* _WHAT TO WORK ON_
Below are records with pictures. Reproduce exactly the lines from the line with "Kinderprogramm | ab 5 Jahre" to the line with "ÚLTIMO ADIÓS", inclusive, and leave each picture out.

* _RECORDS PROVIDED_
=-=-=
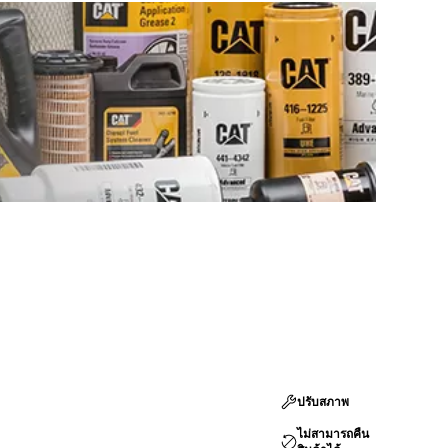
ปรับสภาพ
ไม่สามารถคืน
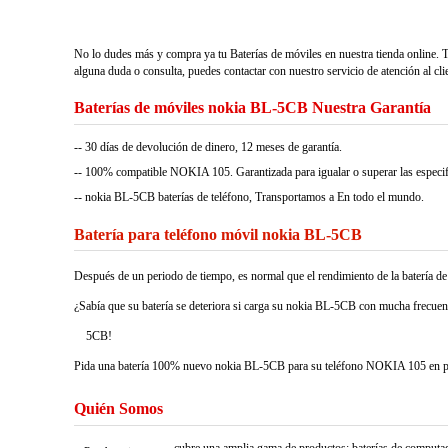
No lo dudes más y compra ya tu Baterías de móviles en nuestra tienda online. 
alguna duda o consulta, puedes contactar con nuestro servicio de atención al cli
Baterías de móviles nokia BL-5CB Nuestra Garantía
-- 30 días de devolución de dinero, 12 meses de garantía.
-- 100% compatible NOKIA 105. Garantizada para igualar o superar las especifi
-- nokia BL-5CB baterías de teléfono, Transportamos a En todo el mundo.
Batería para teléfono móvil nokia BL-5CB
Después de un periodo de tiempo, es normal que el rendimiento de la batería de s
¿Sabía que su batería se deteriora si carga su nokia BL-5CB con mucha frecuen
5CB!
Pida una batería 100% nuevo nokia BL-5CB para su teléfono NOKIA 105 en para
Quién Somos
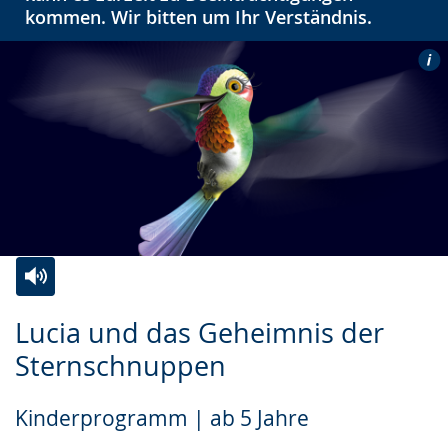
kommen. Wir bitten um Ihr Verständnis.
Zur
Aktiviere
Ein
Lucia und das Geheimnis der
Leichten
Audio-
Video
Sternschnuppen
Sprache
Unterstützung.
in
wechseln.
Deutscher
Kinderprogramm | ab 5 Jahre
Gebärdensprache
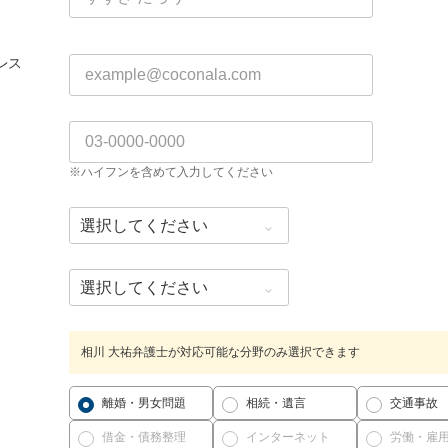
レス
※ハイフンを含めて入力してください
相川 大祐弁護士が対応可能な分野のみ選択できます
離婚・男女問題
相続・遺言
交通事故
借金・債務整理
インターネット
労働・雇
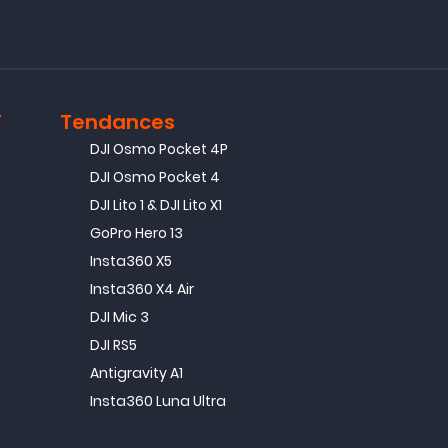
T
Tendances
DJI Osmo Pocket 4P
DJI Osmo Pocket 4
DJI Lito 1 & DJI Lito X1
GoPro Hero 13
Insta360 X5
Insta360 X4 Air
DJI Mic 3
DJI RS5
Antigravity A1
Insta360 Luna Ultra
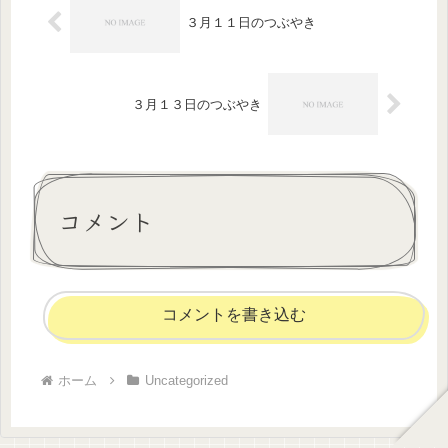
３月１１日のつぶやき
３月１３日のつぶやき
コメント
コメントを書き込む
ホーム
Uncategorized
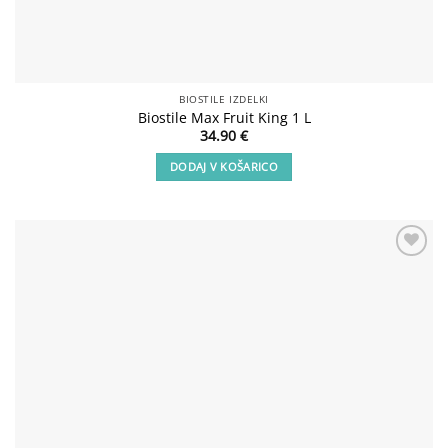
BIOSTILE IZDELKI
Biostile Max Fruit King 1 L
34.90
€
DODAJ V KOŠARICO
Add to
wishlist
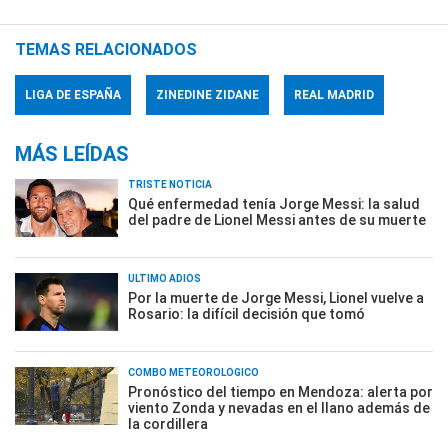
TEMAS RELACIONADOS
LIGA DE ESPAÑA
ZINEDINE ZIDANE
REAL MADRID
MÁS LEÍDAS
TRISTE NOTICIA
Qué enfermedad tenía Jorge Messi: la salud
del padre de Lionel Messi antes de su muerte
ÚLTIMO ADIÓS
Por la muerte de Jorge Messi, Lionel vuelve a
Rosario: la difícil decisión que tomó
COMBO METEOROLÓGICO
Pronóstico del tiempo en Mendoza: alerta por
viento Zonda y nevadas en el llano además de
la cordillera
=-=-=
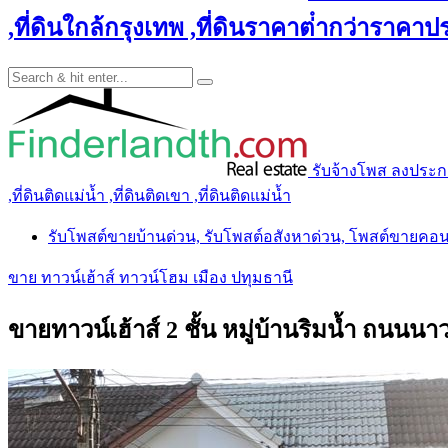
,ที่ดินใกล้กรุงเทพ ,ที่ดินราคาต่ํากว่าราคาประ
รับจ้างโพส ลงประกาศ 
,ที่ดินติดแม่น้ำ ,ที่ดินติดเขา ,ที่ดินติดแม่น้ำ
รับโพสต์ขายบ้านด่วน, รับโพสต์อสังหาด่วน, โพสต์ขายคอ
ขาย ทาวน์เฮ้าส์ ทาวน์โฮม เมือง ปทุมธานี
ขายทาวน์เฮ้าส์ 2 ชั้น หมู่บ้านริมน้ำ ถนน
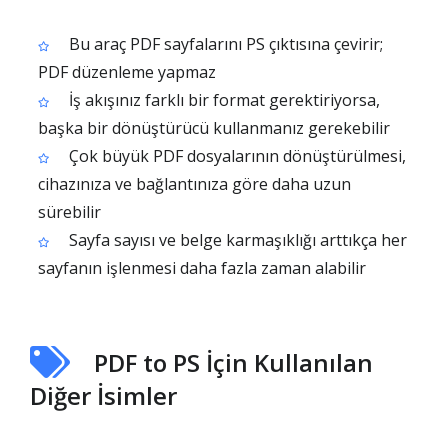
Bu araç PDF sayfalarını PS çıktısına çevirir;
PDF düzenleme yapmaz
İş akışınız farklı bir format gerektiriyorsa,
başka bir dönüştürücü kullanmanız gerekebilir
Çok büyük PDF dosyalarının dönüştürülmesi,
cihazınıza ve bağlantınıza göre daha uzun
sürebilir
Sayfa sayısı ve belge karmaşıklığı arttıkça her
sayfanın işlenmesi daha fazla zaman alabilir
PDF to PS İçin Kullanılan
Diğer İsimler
=-=-=
* _OUTPUT FOR THIS TASK_
Kinderprogramm | ab 5 Jahre
Gebärdensprache
レス
※ハイフンを含めて入力してください
相川 大祐弁護士が対応可能な分野のみ選択できます
離婚・男女問題
相続・遺言
交通事故
借金・債務整理
インターネット
労働・雇
T
Tendances
DJI Osmo Pocket 4P
DJI Osmo Pocket 4
DJI Lito 1 & DJI Lito X1
GoPro Hero 13
Insta360 X5
Insta360 X4 Air
DJI Mic 3
DJI RS5
Antigravity A1
Insta360 Luna Ultra
３月１１日のつぶやき
３月１３日のつぶやき
コメント
コメントを書き込む
ホーム
Uncategorized
BIOSTILE IZDELKI
Biostile Max Fruit King 1 L
34.90
€
DODAJ V KOŠARICO
Add to
wishlist
TEMAS RELACIONADOS
LIGA DE ESPAÑA
ZINEDINE ZIDANE
REAL MADRID
MÁS LEÍDAS
TRISTE NOTICIA
Qué enfermedad tenía Jorge Messi: la salud
del padre de Lionel Messi antes de su muerte
ÚLTIMO ADIÓS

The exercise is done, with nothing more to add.